Goals:
1/ In the commentary on Budget 2022 and the Emissions Reduction Plan, list every consequence that its final paragraph says will follow if we don't take the first step.
2/ Extend the commentary on Budget 2022 and the Emissions Reduction Plan with the paragraphs that come after its last sentence.

Selection:
□ □ □
It will take a massive shift in the way government and its agencies work with all New Zealanders to achieve the laudable goals of this week’s emissions plan and Budget funding, writes Rod Oram
Budget 2022 and the Emissions Reduction Plan suffer from the same problem. They are written well. But they are read badly.
The writers offer compelling goals for us as a nation, and logical architecture for how we could achieve them.
But too many readers, at least in their public pronouncements, fail to offer well-evidenced views on whether these are the right ambitions and actions. They rush straight into criticising specifics, and to declaring their choices of sins and omissions.
Constructive criticism is vital to spur us to do better. But if we don’t take the first step, we’ll never agree on our goals. Then we won’t work together effectively. So, we won’t achieve much.
□ □ □
Supplied material:
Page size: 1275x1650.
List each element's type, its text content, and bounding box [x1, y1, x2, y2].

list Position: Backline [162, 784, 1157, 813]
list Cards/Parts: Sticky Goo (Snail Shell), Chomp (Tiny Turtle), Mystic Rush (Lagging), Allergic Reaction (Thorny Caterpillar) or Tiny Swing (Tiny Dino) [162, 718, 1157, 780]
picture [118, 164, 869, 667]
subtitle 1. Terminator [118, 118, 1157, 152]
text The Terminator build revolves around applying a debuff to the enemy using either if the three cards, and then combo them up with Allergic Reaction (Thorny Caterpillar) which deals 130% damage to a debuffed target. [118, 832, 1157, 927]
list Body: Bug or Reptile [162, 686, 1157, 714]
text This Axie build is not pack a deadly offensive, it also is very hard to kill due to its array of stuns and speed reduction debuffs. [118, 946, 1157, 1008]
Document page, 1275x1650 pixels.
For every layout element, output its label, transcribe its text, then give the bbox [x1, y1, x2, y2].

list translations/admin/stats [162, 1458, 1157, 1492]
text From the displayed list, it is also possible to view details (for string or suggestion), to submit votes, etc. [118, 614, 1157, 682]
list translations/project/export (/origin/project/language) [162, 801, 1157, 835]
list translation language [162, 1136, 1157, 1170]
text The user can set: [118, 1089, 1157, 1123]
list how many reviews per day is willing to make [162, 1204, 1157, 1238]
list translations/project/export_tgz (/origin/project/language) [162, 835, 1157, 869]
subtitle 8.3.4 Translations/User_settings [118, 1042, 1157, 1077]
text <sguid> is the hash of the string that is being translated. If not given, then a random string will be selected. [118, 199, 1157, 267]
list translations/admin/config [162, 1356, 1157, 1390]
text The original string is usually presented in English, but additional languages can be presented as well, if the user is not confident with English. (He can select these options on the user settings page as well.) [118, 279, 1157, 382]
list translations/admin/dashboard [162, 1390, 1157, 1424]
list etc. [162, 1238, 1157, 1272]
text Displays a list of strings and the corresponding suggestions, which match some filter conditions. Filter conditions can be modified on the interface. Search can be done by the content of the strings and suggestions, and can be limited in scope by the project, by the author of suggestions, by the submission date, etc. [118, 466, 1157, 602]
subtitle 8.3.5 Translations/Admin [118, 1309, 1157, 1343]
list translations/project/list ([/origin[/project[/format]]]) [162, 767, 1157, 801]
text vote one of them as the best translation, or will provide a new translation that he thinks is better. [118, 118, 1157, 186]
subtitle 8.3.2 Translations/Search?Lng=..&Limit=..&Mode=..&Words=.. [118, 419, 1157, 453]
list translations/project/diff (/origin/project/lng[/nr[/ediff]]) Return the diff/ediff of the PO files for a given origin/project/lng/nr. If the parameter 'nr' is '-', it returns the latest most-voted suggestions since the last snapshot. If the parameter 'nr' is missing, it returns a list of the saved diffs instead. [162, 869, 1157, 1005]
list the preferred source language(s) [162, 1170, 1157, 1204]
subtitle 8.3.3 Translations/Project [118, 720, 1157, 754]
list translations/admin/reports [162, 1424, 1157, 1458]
□ □ □
Outputs by task:
1/
- We'll never agree on our goals.
- We won't work together effectively.
- We won't achieve much.

2/
No doubt a lot of people are put off by the complexity and detail of the Budget and the Plan. But both are highly accessible thanks to their layering of information from brief summaries to long expositions and abundant detail.
The ERP is the primary document. It proposes goals and pathways which, if we execute them well, will make Aotearoa more sustainable in many aspects of our environment, economy, society and culture over coming years and decades.
Thanks in no small measure to the deeply researched recommendations by the Climate Change Commission to the Government, it is one of the most succinct, logical and integrated expressions any country has produced to date on its climate challenges and opportunities, albeit expressed only in broad terms.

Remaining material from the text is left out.